▶ _Task goal_:
Copy out every line of the material below in its original order, keeping each character unchanged.

Segment Start: Entries supplied

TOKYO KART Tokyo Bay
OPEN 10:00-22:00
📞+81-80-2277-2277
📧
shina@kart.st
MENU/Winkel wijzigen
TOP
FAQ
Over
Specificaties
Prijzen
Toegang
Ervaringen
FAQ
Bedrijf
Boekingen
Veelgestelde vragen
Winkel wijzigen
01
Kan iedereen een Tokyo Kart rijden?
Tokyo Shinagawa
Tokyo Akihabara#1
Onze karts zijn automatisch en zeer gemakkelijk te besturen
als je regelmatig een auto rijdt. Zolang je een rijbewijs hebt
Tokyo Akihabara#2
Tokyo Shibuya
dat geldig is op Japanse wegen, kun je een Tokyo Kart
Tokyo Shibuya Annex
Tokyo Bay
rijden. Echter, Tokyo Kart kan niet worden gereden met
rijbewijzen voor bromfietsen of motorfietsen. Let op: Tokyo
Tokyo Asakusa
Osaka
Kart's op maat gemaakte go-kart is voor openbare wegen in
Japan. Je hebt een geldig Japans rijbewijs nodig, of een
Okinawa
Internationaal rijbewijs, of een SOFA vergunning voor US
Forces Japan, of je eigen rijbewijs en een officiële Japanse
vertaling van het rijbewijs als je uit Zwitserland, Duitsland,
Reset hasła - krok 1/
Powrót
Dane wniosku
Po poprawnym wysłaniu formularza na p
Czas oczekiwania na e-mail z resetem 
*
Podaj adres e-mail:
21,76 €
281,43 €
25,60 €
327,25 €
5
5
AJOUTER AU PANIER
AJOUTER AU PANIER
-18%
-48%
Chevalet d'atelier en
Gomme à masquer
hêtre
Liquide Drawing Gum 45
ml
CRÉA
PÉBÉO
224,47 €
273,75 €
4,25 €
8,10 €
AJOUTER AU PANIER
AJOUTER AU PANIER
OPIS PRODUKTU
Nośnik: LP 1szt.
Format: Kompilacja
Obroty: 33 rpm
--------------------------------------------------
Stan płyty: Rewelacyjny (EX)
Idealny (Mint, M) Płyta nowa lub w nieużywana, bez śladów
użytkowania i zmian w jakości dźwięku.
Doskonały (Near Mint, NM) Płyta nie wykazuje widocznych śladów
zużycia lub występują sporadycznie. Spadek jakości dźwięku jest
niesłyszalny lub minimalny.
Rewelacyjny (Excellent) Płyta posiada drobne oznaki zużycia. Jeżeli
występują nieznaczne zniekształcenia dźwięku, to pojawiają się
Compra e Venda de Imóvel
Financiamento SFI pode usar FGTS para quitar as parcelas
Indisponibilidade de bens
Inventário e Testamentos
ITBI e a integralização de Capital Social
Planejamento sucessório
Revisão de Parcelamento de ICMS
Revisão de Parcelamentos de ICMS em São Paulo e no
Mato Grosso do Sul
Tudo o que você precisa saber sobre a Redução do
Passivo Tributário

Segment End: Entries supplied

▶ _Written answer_:
TOKYO KART Tokyo Bay
OPEN 10:00-22:00
📞+81-80-2277-2277
📧
shina@kart.st
MENU/Winkel wijzigen
TOP
FAQ
Over
Specificaties
Prijzen
Toegang
Ervaringen
FAQ
Bedrijf
Boekingen
Veelgestelde vragen
Winkel wijzigen
01
Kan iedereen een Tokyo Kart rijden?
Tokyo Shinagawa
Tokyo Akihabara#1
Onze karts zijn automatisch en zeer gemakkelijk te besturen
als je regelmatig een auto rijdt. Zolang je een rijbewijs hebt
Tokyo Akihabara#2
Tokyo Shibuya
dat geldig is op Japanse wegen, kun je een Tokyo Kart
Tokyo Shibuya Annex
Tokyo Bay
rijden. Echter, Tokyo Kart kan niet worden gereden met
rijbewijzen voor bromfietsen of motorfietsen. Let op: Tokyo
Tokyo Asakusa
Osaka
Kart's op maat gemaakte go-kart is voor openbare wegen in
Japan. Je hebt een geldig Japans rijbewijs nodig, of een
Okinawa
Internationaal rijbewijs, of een SOFA vergunning voor US
Forces Japan, of je eigen rijbewijs en een officiële Japanse
vertaling van het rijbewijs als je uit Zwitserland, Duitsland,
Reset hasła - krok 1/
Powrót
Dane wniosku
Po poprawnym wysłaniu formularza na p
Czas oczekiwania na e-mail z resetem 
*
Podaj adres e-mail:
21,76 €
281,43 €
25,60 €
327,25 €
5
5
AJOUTER AU PANIER
AJOUTER AU PANIER
-18%
-48%
Chevalet d'atelier en
Gomme à masquer
hêtre
Liquide Drawing Gum 45
ml
CRÉA
PÉBÉO
224,47 €
273,75 €
4,25 €
8,10 €
AJOUTER AU PANIER
AJOUTER AU PANIER
OPIS PRODUKTU
Nośnik: LP 1szt.
Format: Kompilacja
Obroty: 33 rpm
--------------------------------------------------
Stan płyty: Rewelacyjny (EX)
Idealny (Mint, M) Płyta nowa lub w nieużywana, bez śladów
użytkowania i zmian w jakości dźwięku.
Doskonały (Near Mint, NM) Płyta nie wykazuje widocznych śladów
zużycia lub występują sporadycznie. Spadek jakości dźwięku jest
niesłyszalny lub minimalny.
Rewelacyjny (Excellent) Płyta posiada drobne oznaki zużycia. Jeżeli
występują nieznaczne zniekształcenia dźwięku, to pojawiają się
Compra e Venda de Imóvel
Financiamento SFI pode usar FGTS para quitar as parcelas
Indisponibilidade de bens
Inventário e Testamentos
ITBI e a integralização de Capital Social
Planejamento sucessório
Revisão de Parcelamento de ICMS
Revisão de Parcelamentos de ICMS em São Paulo e no
Mato Grosso do Sul
Tudo o que você precisa saber sobre a Redução do
Passivo Tributário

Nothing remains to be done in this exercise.